[実施事項]
a) グリーンランド買収報道と北極問題を扱った提示文から、「これはこれで、いかにも不動産」で始まり「う悪循環が起きることである。」で終わる部分を一字一句違えずに書き写してください。
b) 北極の氷の融解による悪循環を論じた提示文について、最後の文に続く部分を書き足してください。

8月15日から16日にかけていくつかの米紙が「トランプ大統領がグリーンランドを米国が買収する可能性を検討するよう指示した」と報じ、それをトランプ自身もツイッターで後追いして事実と認めた。それに対しデンマークのフレデリクセン首相は、当然のことながら「馬鹿げて(absurd)いる。グリーンランドは売り物ではないと拒否むくれたトランプは2週間後に予定していたデンマークへの国賓としての訪問をキャンセルしてしまった。

これはこれで、いかにも不動産王らしいトランプの粗野な武勇伝のまた新たな1ページとして世界中の笑い物となって、すぐに話題から遠ざかってしまったのだが、「北極問題が抱えている戦略的重要性はこんなことで笑い飛ばして済むことではない

北極の氷が溶けることによる悪循環

第1に、これこそが致命的な問題で、すべてに優先して各国が多国間で協調して取り組まなければならないことだが、地球温暖化の影響で北極の氷や北極圏に属するシベリア北部の凍土が驚くべき勢いで溶け出していることである。『ナショナル・ジオグラフィック日本版』19年9月号の「総力特集・北極」によれば、早ければ2036年遅くとも世紀の半ばまでには夏になると北極の氷が全部溶けて、カナダ北部の島々やグリーンランド沿岸にはわずかな氷が残るであろうけれども、北極全体にはほとんど氷がないという、想像することすら難しい「氷のない夏」が始まる。

そうなった時には、南太平洋のツバルはとっくに水没しているだろうし、日本でさえもその影響は深刻で、沿岸からどこまでが人間の生存可能エリアなのかという問題を突きつけられているだろう。しかし問題は海面上昇だけではなく、北極の氷が溶けることによる温室効果ガスの放出とそれによってさらに氷が溶けるスピードが加速されるという悪循環が起きることである。

[記録の抜粋]
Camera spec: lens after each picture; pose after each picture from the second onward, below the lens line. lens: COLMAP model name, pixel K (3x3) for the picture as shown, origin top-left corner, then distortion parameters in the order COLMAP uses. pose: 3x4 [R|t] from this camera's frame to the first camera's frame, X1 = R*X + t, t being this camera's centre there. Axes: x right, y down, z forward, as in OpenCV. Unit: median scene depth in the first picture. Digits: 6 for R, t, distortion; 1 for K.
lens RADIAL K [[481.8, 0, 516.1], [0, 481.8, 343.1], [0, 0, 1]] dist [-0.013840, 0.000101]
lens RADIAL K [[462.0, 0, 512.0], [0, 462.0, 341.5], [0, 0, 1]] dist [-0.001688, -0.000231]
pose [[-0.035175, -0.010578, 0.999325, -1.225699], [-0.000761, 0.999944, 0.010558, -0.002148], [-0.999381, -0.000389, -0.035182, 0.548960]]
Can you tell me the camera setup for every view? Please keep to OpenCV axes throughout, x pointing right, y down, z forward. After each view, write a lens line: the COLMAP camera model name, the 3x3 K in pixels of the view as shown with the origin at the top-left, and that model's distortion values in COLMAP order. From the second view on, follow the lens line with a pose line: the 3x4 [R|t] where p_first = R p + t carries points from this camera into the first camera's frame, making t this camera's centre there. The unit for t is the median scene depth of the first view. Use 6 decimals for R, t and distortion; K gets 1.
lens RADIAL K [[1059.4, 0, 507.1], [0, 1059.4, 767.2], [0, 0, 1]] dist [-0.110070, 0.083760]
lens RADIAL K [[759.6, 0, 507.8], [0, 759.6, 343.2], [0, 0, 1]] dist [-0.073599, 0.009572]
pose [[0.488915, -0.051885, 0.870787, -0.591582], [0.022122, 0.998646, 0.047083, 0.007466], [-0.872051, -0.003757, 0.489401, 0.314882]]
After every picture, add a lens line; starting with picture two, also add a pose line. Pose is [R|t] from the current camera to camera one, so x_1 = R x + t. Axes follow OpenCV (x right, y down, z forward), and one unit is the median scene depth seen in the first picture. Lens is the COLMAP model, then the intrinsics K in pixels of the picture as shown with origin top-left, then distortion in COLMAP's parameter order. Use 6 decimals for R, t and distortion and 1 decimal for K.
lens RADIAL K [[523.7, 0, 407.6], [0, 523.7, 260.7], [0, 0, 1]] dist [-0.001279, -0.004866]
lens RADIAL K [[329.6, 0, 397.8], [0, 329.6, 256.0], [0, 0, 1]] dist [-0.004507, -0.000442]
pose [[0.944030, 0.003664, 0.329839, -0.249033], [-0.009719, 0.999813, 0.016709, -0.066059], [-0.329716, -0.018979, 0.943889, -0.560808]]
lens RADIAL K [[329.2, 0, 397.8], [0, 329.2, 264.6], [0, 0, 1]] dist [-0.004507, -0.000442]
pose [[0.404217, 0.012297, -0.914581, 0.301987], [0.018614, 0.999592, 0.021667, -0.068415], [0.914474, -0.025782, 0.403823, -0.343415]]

[実施結果]
a)
これはこれで、いかにも不動産王らしいトランプの粗野な武勇伝のまた新たな1ページとして世界中の笑い物となって、すぐに話題から遠ざかってしまったのだが、「北極問題が抱えている戦略的重要性はこんなことで笑い飛ばして済むことではない

北極の氷が溶けることによる悪循環

第1に、これこそが致命的な問題で、すべてに優先して各国が多国間で協調して取り組まなければならないことだが、地球温暖化の影響で北極の氷や北極圏に属するシベリア北部の凍土が驚くべき勢いで溶け出していることである。『ナショナル・ジオグラフィック日本版』19年9月号の「総力特集・北極」によれば、早ければ2036年遅くとも世紀の半ばまでには夏になると北極の氷が全部溶けて、カナダ北部の島々やグリーンランド沿岸にはわずかな氷が残るであろうけれども、北極全体にはほとんど氷がないという、想像することすら難しい「氷のない夏」が始まる。

そうなった時には、南太平洋のツバルはとっくに水没しているだろうし、日本でさえもその影響は深刻で、沿岸からどこまでが人間の生存可能エリアなのかという問題を突きつけられているだろう。しかし問題は海面上昇だけではなく、北極の氷が溶けることによる温室効果ガスの放出とそれによってさらに氷が溶けるスピードが加速されるという悪循環が起きることである。

b)
特に、永久凍土が溶けることでそこに閉じ込められていた炭素が放出される量はとてつもないものであることは、最近になって明らかになってきたので、国連の「気候変動に関する政府間パネル(IPCC)」の予測にもまだ充分に反映されていない。IPCCは昨年10月、地球の平均気温の上昇幅を今後1.5℃に抑え込むためには2050年までに温室効果ガスの排出をゼロにしさらに大気中に残るガスを回収・処理する技術を確立する必要があるとの報告書を発表した。しかし、『ナショジオ』誌が凍土の急速な溶解についての最新の知見を元に独自に行った概算によると、気温上昇を1.5℃までに抑えるには、同報告書より6年も早い2044年までに化石燃料からの排出をゼロにしなければならないことが判明した。「あと25年で、世界のエネルギー体系を根本から変えなければならない」(同誌)。

いま北極を巡って切羽詰まっているのはこのことである。